**SUPPLIED RECORDS**
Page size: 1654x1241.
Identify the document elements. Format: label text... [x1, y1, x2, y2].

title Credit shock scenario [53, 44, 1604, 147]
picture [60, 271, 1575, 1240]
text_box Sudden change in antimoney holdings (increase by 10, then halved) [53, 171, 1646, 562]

--

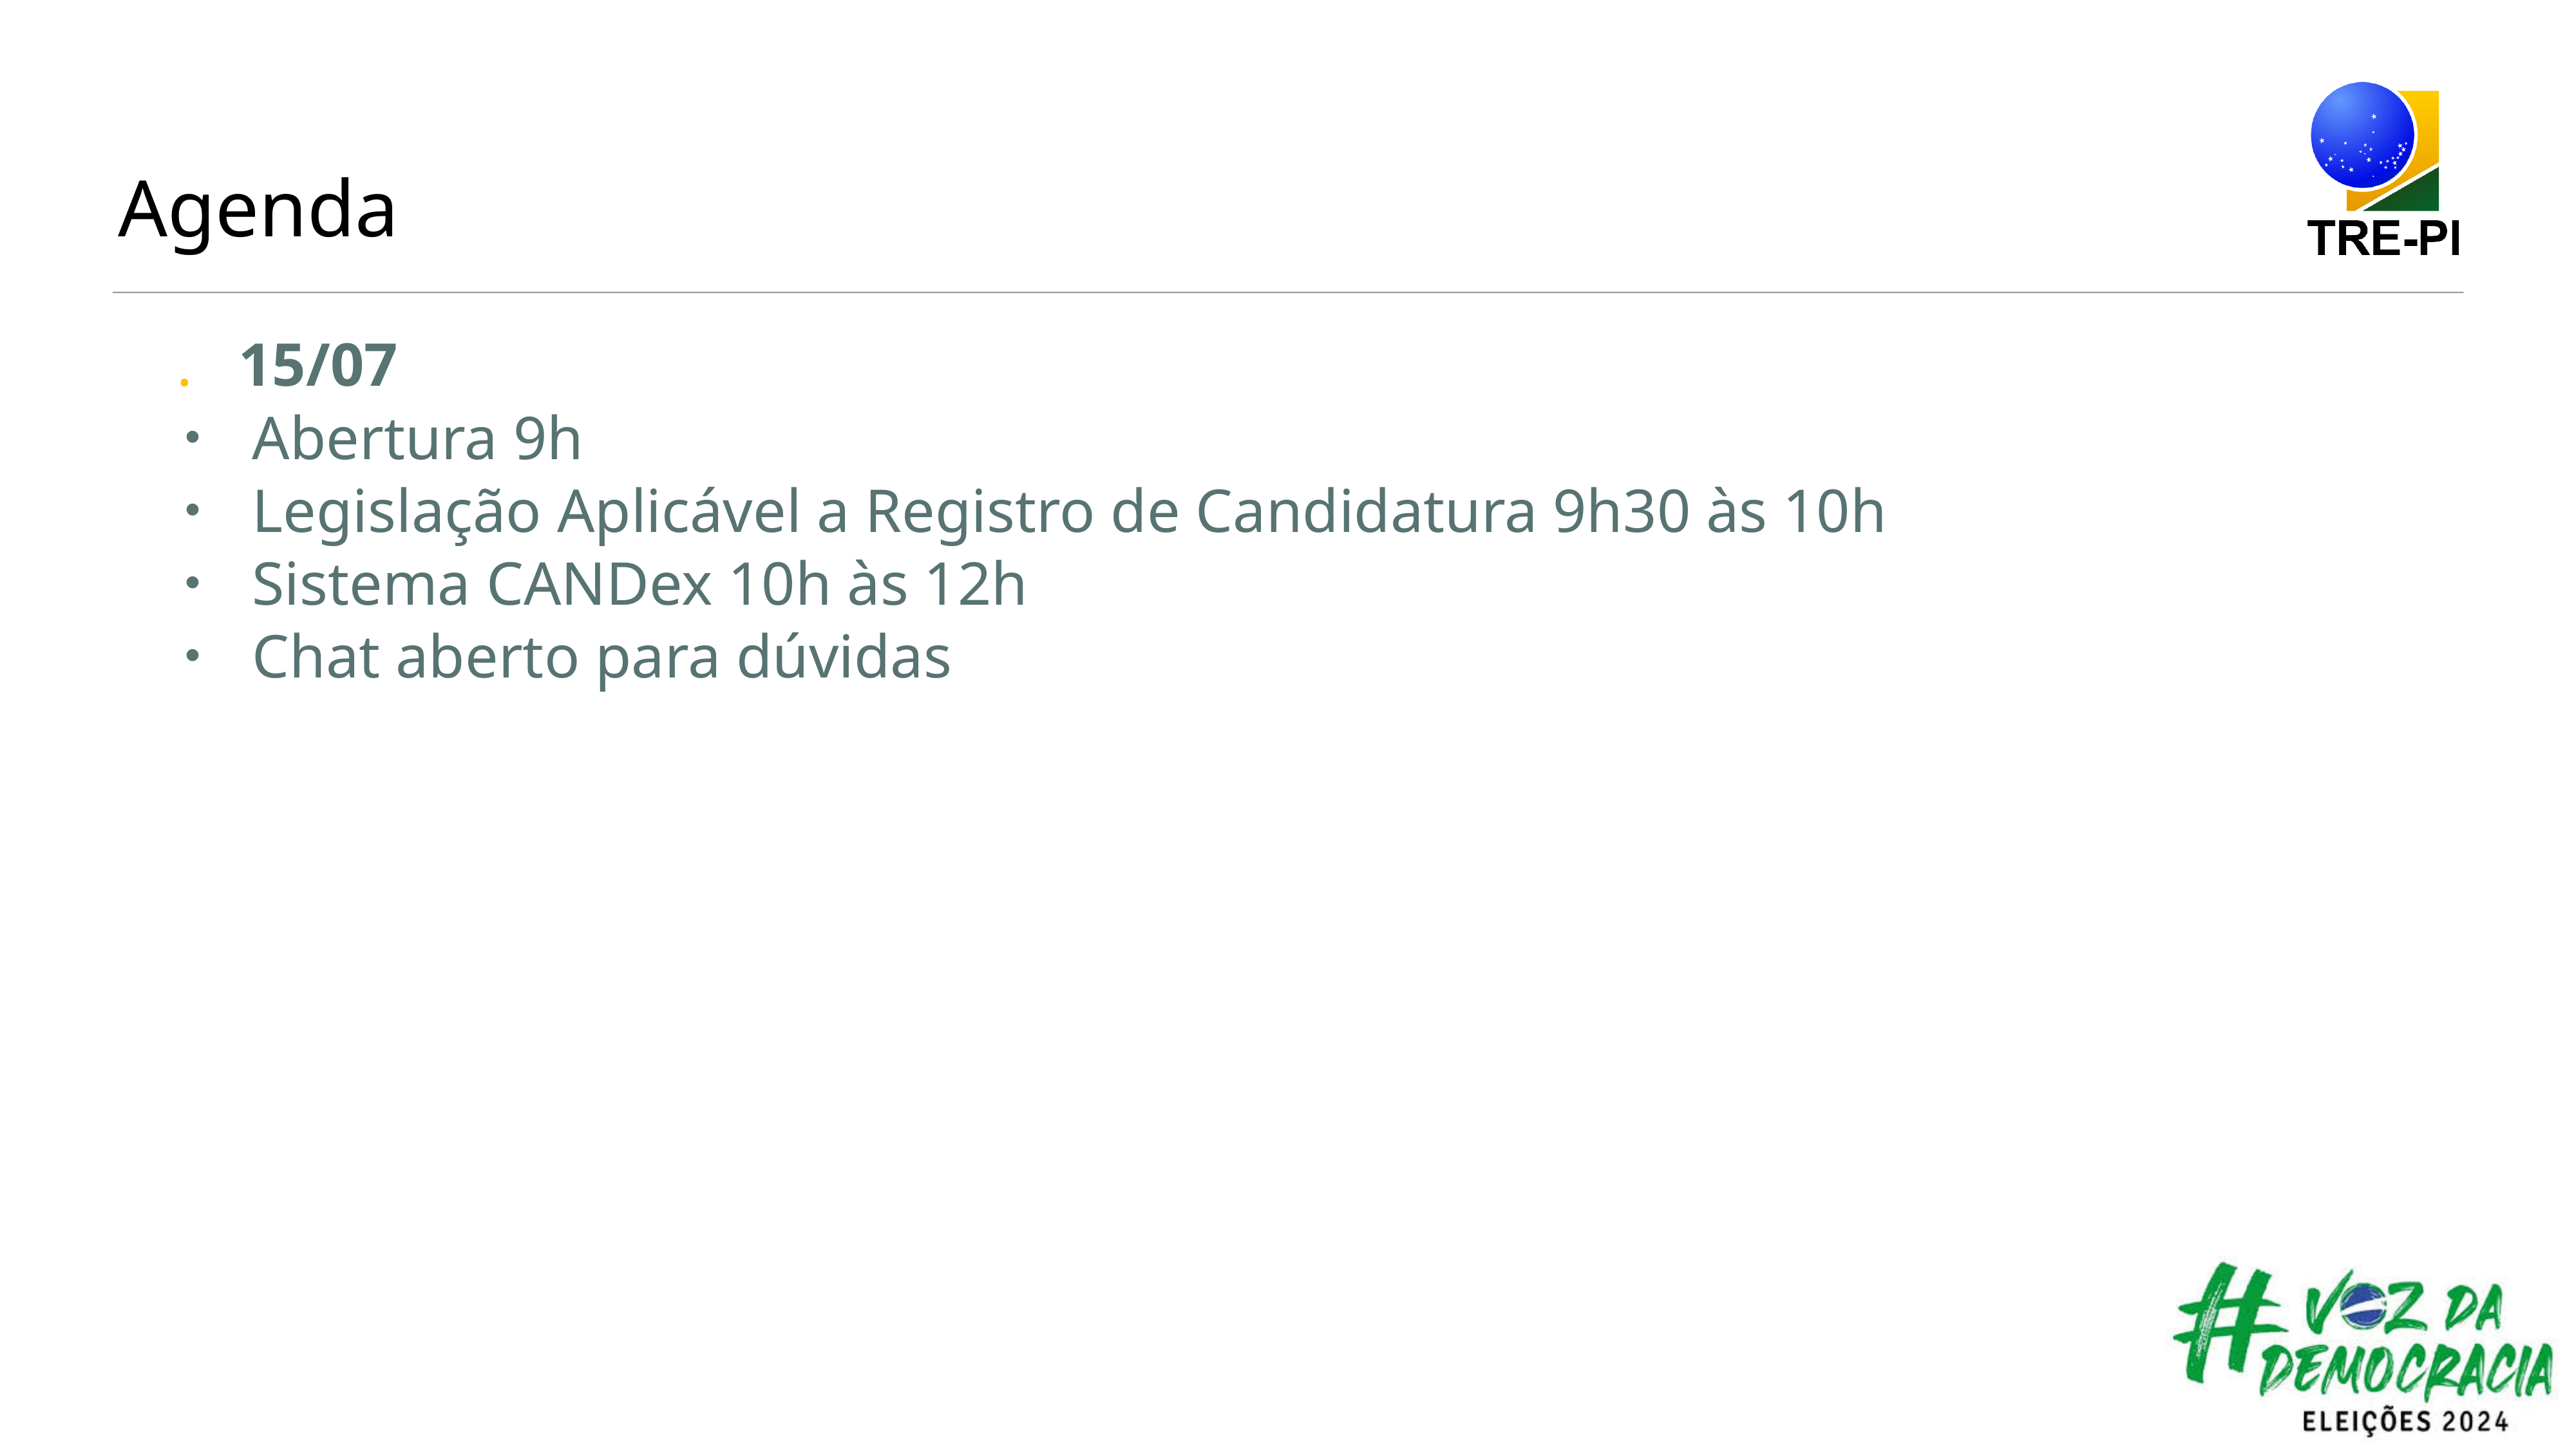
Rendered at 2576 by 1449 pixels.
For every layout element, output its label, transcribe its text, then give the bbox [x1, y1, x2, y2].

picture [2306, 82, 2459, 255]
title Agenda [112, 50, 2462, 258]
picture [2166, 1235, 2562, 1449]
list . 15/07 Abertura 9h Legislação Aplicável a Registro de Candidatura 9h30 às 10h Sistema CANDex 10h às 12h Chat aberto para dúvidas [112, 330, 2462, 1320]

**GIVEN INSTRUCTION**
Rewrite the items from the line with "Page size: 1654x1241." down through the line with "text_box Sudden change", replacing "document elements" with "layout elements" and leaving everything else the same.

**SOLVED EXERCISE**
Page size: 1654x1241.
Identify the layout elements. Format: label text... [x1, y1, x2, y2].

title Credit shock scenario [53, 44, 1604, 147]
picture [60, 271, 1575, 1240]
text_box Sudden change in antimoney holdings (increase by 10, then halved) [53, 171, 1646, 562]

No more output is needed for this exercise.